A Quick, Portable Test for Ebola

Posted on Jul 8, 2015

A Quick, Portable Test for Ebola
PORT LOKO, SIERRA LEONE - PIH clinician Dr. Dana Clutter tends to a patient entering Maforki Ebola Treatment Unit in January. Photo by Rebecca E. Rollins / Partners In Health

In late June, Partners In Health staff and colleagues published a study on a groundbreaking medical device. Appearing in The Lancet, the study shows that a portable, fast-working Ebola test called ReEBOV was widely effective.

The trial took place in Sierra Leone in February. A clinician pricked the finger of a patient suspected of having Ebola, placed a drop of blood on what looks like a plastic spoon, and less than a half hour later, a small strip of paper indicated whether the patient had Ebola or not. After 106 such tests, the authors found that ReEBOV was just as accurate as lab-based tests.

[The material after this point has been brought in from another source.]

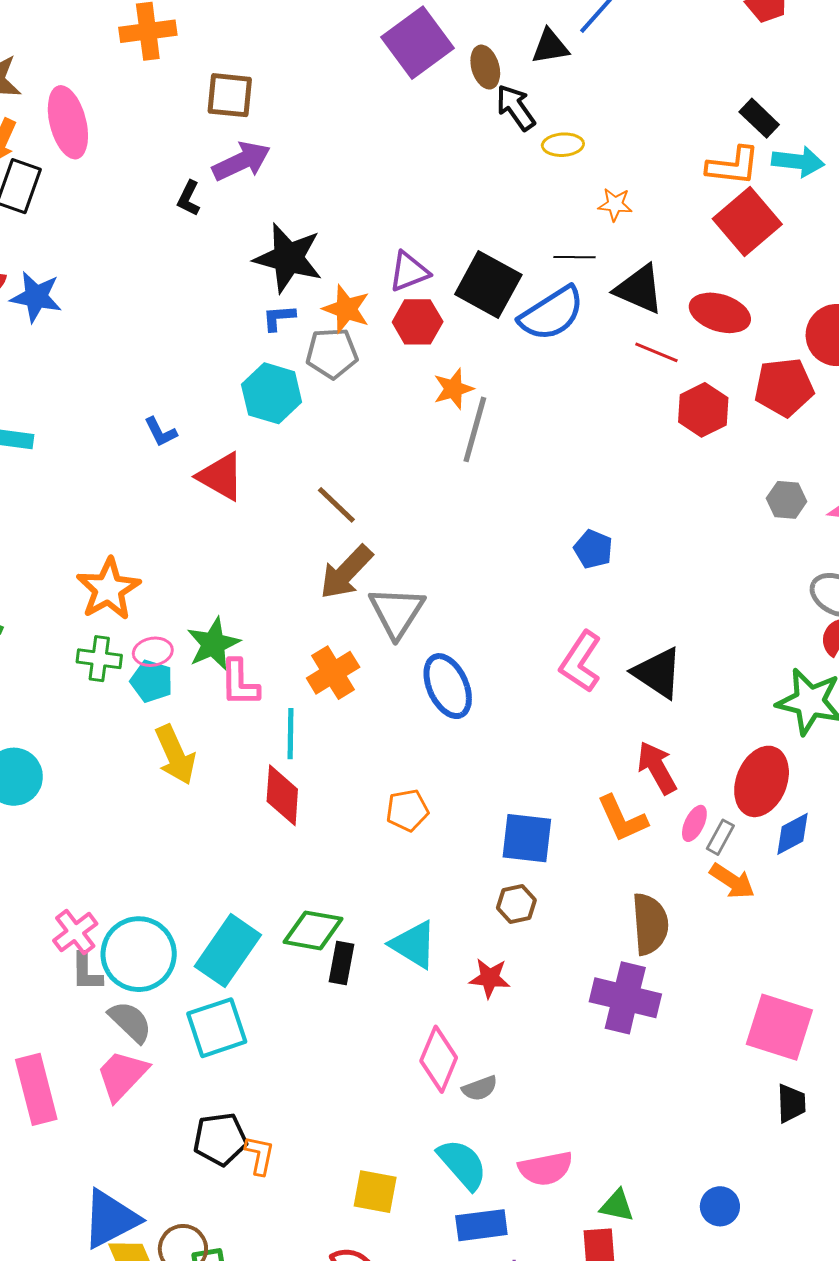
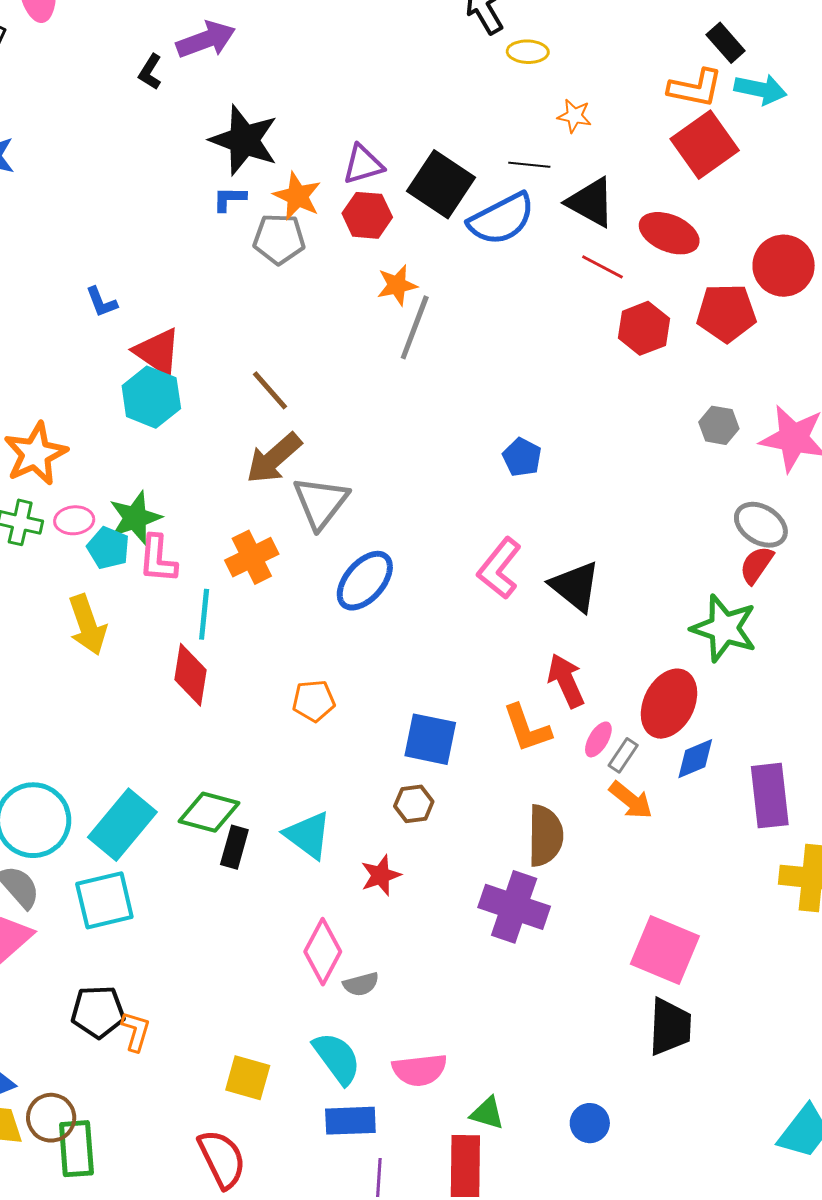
cyan hexagon: (272, 393) -> (151, 397), moved
cyan pentagon: (152, 681) -> (108, 548), moved
blue ellipse: (448, 686) -> (365, 581), turned 60
red star: (490, 978) -> (381, 875), turned -30
black trapezoid: (791, 1103) -> (670, 1027), size x1.5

It’s great news. Getting results from a lab-based test can take days and of course requires a full-blown lab. ReEBOV, on the other hand, is speedy, easy to transport to wherever it’s needed, and presumably more affordable. While maybe not a “game changer”—as CBS News claimed, parroting a press release from the ReEBOV manufacturer—it’s a terrific new tool. Along with topnotch hospitals and clinics, well-trained doctors and nurses, ample stocks of medicines and supplies, ReEBOV could help snuff out future Ebola outbreaks before they become epidemics.